Outro morador confirma que os impostos na região aumentaram muito nos últimos anos, tornando o bairro um dos mais caros do ABC.

Os moradores descrevem São Caetano como uma "cidade dormitório" atualmente. Para Damianovici, esta relação mais distante e a mudança de perfil do próprio bairro contribuíram para esfriar a relação entre a fábrica de doces e a população.

Para a comerciante que fica ao lado da fábrica, a decadência da fábrica não faz tanta diferença. Ela diz que sentiu uma queda no movimento por um tempo, mas que a construção de novos prédios e condomínios compensou rapidamente a falta da Pan.

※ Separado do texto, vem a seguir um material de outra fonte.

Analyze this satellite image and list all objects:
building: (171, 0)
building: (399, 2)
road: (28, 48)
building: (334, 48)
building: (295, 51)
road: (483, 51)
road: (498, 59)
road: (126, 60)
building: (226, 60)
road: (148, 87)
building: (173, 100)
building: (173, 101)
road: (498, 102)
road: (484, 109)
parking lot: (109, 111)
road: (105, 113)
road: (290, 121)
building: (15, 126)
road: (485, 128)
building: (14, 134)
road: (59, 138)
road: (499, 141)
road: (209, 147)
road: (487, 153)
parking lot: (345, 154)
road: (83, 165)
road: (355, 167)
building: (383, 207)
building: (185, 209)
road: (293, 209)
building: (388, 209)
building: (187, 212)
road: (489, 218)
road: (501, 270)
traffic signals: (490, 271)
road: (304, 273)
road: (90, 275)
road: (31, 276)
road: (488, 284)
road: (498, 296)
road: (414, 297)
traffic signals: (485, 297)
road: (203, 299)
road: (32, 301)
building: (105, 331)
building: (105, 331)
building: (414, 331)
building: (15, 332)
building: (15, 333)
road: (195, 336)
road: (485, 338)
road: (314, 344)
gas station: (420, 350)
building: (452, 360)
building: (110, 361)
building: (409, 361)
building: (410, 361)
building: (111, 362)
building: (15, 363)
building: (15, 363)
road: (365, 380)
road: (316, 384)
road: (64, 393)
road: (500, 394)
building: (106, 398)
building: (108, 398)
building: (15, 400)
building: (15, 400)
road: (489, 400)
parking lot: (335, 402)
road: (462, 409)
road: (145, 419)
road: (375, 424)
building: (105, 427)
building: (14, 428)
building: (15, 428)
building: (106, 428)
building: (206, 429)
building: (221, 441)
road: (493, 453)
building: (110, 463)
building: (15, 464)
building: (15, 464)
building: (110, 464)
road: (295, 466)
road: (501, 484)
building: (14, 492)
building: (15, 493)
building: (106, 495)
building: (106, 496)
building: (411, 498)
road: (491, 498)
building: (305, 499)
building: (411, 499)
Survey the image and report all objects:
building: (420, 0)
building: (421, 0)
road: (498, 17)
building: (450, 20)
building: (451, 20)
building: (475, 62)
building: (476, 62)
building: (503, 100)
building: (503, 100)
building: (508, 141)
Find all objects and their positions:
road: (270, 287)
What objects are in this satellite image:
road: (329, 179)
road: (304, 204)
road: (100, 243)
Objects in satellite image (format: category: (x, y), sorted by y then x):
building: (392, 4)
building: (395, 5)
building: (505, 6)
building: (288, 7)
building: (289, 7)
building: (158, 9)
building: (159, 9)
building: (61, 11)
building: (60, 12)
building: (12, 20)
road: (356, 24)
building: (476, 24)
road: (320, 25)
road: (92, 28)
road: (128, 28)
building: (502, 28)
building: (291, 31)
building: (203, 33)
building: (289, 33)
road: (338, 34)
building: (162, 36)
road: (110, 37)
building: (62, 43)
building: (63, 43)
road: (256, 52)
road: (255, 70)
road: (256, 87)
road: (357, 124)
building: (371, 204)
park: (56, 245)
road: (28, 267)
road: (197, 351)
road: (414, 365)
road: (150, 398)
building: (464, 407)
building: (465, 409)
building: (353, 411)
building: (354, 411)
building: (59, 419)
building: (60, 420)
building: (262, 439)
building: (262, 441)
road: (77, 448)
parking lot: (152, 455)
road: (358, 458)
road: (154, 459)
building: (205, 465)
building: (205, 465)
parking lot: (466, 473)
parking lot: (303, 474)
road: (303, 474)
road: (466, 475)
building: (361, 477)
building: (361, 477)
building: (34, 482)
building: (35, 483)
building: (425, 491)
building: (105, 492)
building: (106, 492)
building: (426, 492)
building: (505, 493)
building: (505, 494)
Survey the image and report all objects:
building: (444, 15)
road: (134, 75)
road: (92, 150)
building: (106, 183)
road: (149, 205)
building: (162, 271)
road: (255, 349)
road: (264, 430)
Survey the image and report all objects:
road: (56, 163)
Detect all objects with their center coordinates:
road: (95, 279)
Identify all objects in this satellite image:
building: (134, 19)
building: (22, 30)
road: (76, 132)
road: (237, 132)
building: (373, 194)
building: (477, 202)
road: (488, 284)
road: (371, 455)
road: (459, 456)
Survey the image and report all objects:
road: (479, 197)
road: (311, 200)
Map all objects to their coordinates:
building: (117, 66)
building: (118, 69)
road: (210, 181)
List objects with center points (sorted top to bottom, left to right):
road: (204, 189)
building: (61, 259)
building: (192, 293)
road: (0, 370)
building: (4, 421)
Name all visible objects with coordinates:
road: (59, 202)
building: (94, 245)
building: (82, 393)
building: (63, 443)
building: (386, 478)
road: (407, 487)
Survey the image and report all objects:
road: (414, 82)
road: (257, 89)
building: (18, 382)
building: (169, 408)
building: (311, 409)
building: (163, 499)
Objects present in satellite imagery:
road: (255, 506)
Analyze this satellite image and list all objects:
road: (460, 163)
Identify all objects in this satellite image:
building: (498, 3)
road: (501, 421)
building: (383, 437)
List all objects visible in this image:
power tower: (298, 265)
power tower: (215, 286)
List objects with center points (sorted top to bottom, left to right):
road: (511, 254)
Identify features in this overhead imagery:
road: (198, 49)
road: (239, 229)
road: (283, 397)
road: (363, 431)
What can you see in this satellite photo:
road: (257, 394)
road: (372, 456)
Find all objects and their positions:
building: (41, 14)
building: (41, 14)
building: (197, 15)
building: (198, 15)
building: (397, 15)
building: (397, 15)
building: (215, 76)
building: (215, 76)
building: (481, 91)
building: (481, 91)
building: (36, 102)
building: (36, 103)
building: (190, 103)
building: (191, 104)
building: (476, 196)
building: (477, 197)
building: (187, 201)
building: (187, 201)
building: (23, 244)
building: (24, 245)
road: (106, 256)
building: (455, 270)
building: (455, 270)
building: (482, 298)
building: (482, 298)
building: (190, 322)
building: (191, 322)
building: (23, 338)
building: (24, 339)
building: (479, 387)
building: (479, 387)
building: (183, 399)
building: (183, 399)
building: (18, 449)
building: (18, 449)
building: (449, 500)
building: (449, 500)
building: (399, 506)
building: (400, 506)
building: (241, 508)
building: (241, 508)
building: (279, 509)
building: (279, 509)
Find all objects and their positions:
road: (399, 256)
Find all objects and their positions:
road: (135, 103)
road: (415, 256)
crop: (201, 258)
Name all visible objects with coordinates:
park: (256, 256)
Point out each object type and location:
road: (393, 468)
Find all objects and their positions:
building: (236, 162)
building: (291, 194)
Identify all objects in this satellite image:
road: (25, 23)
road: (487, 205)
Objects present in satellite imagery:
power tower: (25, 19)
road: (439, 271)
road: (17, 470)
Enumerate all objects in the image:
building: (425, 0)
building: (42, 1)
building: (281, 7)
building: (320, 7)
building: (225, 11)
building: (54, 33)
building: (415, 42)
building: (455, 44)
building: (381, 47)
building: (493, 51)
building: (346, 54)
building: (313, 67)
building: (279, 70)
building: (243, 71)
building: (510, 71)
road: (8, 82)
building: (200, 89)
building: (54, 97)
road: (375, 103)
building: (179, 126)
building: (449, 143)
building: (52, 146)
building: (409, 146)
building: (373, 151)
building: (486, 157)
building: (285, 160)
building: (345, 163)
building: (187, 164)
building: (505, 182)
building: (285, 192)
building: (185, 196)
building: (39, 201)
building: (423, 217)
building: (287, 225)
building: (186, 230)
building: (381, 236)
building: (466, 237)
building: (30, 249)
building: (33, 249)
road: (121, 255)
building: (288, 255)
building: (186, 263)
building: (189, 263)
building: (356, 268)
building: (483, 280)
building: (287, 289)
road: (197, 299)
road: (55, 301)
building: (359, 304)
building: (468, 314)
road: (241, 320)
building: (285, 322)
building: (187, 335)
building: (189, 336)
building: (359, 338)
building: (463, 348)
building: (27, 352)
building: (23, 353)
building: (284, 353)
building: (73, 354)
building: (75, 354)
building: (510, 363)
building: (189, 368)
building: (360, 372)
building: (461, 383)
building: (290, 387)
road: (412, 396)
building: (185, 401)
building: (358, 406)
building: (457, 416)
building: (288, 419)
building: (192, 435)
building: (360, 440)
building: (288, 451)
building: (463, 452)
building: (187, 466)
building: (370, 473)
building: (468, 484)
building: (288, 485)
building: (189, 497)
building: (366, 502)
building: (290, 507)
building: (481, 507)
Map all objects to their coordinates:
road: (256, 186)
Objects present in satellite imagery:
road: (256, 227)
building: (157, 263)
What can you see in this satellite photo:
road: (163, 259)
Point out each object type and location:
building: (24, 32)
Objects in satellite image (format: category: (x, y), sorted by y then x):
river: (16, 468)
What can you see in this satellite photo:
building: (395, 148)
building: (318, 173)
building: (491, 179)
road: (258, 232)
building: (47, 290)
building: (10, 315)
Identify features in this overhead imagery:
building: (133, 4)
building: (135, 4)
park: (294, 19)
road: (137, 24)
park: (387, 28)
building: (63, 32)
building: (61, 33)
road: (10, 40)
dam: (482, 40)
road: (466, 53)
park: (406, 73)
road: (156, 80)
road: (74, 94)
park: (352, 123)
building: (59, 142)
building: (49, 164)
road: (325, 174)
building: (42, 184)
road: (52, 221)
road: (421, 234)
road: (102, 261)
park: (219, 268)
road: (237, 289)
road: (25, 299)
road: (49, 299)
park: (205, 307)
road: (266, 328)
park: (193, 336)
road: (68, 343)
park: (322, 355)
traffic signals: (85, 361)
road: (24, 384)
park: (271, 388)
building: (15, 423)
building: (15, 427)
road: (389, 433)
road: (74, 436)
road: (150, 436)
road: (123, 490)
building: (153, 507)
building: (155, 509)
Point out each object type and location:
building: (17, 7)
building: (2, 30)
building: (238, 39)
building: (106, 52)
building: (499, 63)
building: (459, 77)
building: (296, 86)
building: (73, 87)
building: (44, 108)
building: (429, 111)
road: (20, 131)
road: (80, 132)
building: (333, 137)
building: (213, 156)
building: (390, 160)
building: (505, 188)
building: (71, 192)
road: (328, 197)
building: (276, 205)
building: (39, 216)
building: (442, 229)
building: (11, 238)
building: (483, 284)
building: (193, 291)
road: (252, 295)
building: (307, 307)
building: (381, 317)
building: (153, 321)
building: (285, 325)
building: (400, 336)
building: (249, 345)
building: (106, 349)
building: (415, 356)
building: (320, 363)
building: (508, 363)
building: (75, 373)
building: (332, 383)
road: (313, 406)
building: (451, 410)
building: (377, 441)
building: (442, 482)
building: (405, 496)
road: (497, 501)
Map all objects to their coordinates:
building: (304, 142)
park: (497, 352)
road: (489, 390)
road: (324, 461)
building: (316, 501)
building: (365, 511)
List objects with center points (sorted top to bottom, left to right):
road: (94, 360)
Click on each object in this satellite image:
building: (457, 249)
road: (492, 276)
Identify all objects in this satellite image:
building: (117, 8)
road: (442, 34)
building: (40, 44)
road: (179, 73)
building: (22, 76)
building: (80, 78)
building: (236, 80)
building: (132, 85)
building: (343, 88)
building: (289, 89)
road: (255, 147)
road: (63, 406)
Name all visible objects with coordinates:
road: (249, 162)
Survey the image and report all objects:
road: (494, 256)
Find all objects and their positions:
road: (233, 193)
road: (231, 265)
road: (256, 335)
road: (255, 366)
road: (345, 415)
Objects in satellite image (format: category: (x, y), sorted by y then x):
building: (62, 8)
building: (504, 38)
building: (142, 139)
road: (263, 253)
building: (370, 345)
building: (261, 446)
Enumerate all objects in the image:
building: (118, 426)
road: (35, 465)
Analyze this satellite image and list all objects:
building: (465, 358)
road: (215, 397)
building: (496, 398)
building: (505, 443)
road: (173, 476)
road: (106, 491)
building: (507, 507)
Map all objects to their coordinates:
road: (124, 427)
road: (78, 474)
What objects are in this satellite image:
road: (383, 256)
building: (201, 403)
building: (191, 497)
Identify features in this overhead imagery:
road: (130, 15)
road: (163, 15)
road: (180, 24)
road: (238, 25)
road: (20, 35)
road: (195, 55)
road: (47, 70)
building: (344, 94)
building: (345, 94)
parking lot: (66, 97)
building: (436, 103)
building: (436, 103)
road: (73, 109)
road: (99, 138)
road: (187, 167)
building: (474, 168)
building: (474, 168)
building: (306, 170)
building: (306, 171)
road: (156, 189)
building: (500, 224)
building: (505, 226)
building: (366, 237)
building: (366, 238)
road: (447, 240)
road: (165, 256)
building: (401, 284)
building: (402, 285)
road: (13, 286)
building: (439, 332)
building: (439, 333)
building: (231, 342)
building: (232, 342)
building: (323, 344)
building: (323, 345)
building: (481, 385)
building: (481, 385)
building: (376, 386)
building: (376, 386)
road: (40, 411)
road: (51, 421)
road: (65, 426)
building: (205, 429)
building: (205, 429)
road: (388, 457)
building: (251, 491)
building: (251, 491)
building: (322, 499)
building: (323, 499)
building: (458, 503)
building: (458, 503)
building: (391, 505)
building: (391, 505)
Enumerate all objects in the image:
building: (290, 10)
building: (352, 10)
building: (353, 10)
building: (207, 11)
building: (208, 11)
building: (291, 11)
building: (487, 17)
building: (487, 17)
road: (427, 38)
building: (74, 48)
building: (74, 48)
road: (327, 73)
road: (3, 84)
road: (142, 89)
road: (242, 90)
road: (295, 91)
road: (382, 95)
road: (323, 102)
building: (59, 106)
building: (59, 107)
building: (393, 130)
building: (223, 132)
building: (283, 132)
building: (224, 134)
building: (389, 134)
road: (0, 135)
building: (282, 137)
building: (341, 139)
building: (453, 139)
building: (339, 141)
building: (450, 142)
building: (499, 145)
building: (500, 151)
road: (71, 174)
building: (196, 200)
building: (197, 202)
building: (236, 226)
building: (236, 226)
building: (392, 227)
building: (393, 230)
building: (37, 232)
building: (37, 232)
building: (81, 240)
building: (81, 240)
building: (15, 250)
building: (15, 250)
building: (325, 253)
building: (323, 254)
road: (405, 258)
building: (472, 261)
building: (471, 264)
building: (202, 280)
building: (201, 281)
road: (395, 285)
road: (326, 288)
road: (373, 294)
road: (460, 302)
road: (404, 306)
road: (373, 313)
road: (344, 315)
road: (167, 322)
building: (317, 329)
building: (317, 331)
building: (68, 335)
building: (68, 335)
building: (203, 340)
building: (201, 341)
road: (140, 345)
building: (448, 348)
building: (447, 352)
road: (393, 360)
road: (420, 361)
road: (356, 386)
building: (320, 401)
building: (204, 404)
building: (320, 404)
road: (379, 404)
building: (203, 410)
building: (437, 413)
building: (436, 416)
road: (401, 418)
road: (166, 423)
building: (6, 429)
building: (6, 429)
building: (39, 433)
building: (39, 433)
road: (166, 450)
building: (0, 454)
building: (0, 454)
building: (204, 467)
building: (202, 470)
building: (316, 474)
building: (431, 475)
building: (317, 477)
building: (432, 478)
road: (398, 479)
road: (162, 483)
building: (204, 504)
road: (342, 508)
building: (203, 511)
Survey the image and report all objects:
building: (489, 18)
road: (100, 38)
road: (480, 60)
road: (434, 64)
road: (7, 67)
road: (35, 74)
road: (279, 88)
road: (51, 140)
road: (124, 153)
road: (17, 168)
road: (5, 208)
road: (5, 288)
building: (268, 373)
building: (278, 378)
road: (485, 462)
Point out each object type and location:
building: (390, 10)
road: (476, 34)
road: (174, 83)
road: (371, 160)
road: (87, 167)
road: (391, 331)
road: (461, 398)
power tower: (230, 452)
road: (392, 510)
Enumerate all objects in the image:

A Prefeitura de São Caetano foi procurada para comentar as alegações dos moradores do bairro de Santa Paula, mas não respondeu até a publicação deste texto. A Pan foi procurada e também não se manifestou.

O que é autofalência?

O capítulo mais recente da história da Pan é o pedido de autofalência, feito no dia 13 de fevereiro. Thomaz Santana, sócio do escritório PGLaw, explica que o instrumento significa que a empresa declara não ter mais condições de continuar operando.

"A falência pode ser pedida por um credor, por um sócio da empresa e pela própria companhia. E este último é o caso da Pan", afirma Santana.

Com a falência decretada, a administradora judicial dará início ao encerramento definitivo da fábrica. As instalações são lacradas e os ativos são vendidos. O dinheiro arrecadado é usado para pagar os credores.

Esta distribuição segue uma ordem muito parecida com a recuperação judicial. Trabalhadores, micro e pequenos empresários têm prioridade no recebimento, nesta ordem. Depois, são atendidos os credores que não possuem garantia real, como bancos e fornecedores. Os débitos tributários vêm em quarto na lista de prioridades.

Segundo informações de fontes com conhecimento sobre a situação da Pan, a dívida com a prefeitura ultrapassa os R$ 8 milhões. O débito mais antigo é de 2010.

Ainda segundo esta fonte, a Pan não aderiu a um programa de parcelamento lançado pela Prefeitura de São Caetano em 2017, e que é reaberto anualmente. O programa dá 100% de desconto na multa e nos juros que incidem sobre o débito original.